--- Records for this exercise ---
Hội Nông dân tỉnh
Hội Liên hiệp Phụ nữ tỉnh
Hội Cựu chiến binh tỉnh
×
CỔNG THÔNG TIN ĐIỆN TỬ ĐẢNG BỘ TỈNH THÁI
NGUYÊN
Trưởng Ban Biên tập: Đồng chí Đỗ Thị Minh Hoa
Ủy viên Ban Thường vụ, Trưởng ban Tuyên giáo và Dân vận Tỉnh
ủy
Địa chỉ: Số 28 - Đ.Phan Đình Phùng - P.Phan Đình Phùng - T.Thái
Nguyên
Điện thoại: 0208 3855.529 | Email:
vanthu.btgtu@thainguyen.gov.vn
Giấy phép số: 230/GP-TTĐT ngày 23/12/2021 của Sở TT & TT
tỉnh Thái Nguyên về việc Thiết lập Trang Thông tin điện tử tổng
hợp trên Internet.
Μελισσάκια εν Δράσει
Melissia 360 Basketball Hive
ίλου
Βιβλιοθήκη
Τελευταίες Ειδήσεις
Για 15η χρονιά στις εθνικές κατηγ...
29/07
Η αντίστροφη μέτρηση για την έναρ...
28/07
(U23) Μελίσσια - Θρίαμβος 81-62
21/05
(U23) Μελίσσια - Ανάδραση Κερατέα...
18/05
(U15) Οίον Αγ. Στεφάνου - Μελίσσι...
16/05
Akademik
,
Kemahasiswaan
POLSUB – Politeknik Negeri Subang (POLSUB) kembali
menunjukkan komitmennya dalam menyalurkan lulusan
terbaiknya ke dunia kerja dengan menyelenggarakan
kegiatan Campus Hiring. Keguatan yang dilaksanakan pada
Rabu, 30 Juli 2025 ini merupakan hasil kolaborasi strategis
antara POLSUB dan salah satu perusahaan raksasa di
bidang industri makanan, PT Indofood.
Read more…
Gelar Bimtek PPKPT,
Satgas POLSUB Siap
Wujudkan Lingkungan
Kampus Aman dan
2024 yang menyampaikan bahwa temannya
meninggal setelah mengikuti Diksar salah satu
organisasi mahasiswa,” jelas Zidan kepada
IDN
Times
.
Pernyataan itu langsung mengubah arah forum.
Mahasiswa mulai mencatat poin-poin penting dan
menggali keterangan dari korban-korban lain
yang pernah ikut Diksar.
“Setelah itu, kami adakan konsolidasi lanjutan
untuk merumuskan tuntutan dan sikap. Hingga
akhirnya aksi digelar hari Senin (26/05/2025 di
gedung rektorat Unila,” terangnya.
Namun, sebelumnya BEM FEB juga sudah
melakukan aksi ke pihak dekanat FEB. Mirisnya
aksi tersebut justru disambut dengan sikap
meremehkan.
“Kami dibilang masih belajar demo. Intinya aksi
...
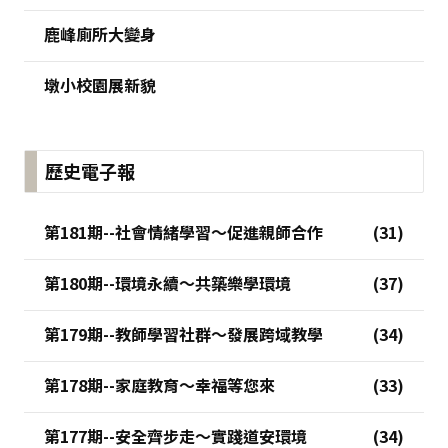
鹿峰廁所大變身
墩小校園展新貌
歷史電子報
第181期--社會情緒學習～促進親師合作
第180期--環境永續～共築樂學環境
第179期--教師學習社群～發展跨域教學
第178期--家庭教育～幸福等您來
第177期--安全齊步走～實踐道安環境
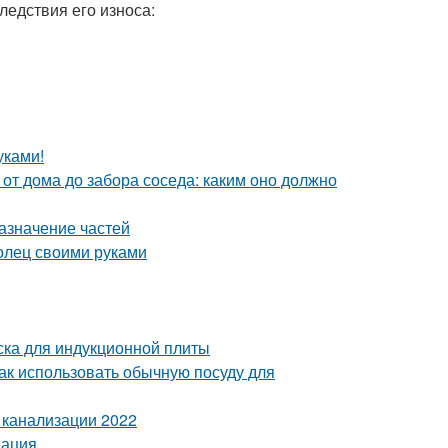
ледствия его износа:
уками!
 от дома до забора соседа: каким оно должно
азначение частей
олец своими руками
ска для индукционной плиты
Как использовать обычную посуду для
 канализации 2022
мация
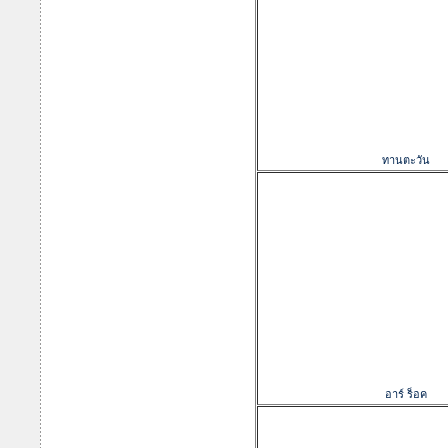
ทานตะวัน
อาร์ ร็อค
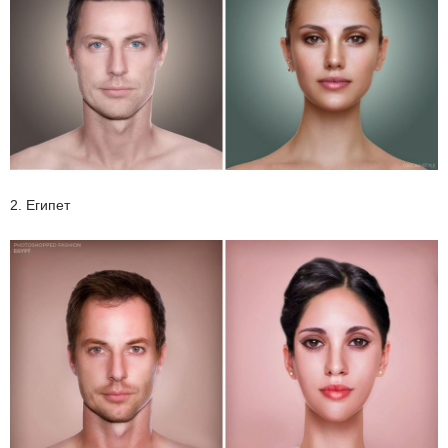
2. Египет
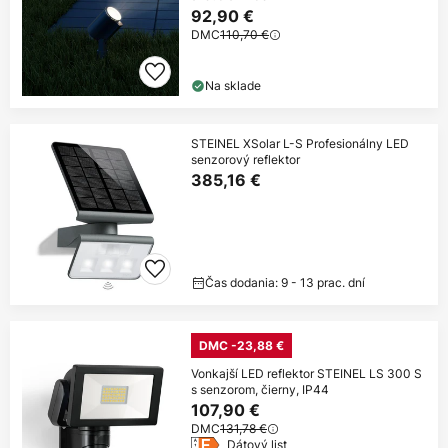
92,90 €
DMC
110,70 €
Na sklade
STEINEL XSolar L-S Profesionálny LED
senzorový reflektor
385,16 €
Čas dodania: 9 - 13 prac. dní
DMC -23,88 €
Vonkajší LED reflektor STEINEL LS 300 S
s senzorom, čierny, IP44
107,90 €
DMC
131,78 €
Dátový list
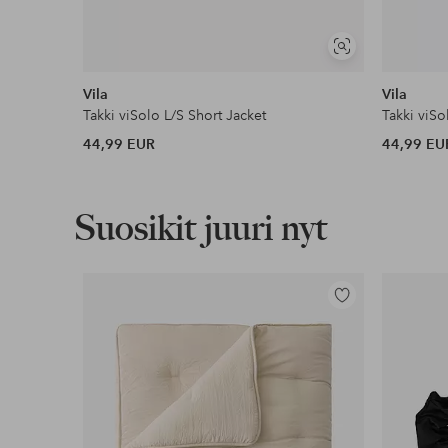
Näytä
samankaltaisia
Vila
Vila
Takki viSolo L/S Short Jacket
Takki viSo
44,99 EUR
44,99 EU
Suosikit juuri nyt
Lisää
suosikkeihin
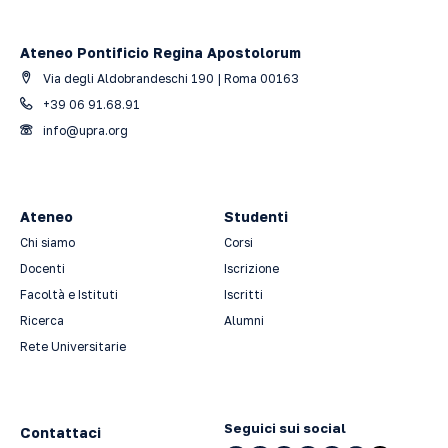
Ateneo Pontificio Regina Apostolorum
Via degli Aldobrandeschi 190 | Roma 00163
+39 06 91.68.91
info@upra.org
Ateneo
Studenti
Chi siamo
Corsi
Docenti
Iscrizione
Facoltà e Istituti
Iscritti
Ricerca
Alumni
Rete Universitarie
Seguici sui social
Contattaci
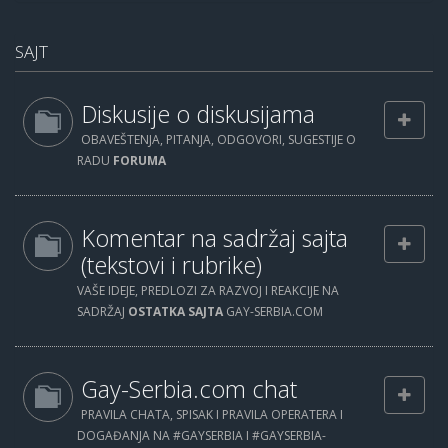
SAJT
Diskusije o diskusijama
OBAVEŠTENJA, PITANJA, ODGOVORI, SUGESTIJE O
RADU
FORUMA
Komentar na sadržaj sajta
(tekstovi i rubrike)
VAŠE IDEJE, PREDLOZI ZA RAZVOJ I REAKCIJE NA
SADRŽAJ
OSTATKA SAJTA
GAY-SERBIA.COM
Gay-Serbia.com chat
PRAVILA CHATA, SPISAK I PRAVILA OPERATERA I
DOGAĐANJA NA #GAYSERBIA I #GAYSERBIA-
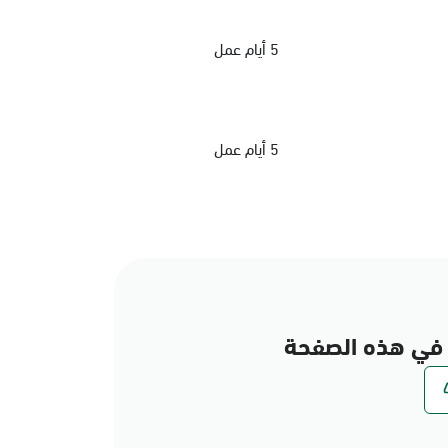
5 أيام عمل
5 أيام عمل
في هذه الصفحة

--- What the task requires ---
In the listing above, find the line with "第181期--社會情緒學習～促進親師合作" and the line with "في هذه الصفحة". Copy both of them and every line between, exactly, but not the pictures.

--- Task response ---
第181期--社會情緒學習～促進親師合作
第180期--環境永續～共築樂學環境
第179期--教師學習社群～發展跨域教學
第178期--家庭教育～幸福等您來
第177期--安全齊步走～實踐道安環境
ледствия его износа:
уками!
 от дома до забора соседа: каким оно должно
азначение частей
олец своими руками
ска для индукционной плиты
Как использовать обычную посуду для
 канализации 2022
мация
ทานตะวัน
อาร์ ร็อค
2. Египет
92,90 €
DMC
110,70 €
Na sklade
STEINEL XSolar L-S Profesionálny LED
senzorový reflektor
385,16 €
Čas dodania: 9 - 13 prac. dní
DMC -23,88 €
Vonkajší LED reflektor STEINEL LS 300 S
s senzorom, čierny, IP44
107,90 €
DMC
131,78 €
Dátový list
Näytä
samankaltaisia
Vila
Vila
Takki viSolo L/S Short Jacket
Takki viSo
44,99 EUR
44,99 EU
Suosikit juuri nyt
Lisää
suosikkeihin
Ateneo Pontificio Regina Apostolorum
Via degli Aldobrandeschi 190 | Roma 00163
+39 06 91.68.91
info@upra.org
Ateneo
Studenti
Chi siamo
Corsi
Docenti
Iscrizione
Facoltà e Istituti
Iscritti
Ricerca
Alumni
Rete Universitarie
Seguici sui social
Contattaci
SAJT
Diskusije o diskusijama
OBAVEŠTENJA, PITANJA, ODGOVORI, SUGESTIJE O
RADU
FORUMA
Komentar na sadržaj sajta
(tekstovi i rubrike)
VAŠE IDEJE, PREDLOZI ZA RAZVOJ I REAKCIJE NA
SADRŽAJ
OSTATKA SAJTA
GAY-SERBIA.COM
Gay-Serbia.com chat
PRAVILA CHATA, SPISAK I PRAVILA OPERATERA I
DOGAĐANJA NA #GAYSERBIA I #GAYSERBIA-
5 أيام عمل
5 أيام عمل
في هذه الصفحة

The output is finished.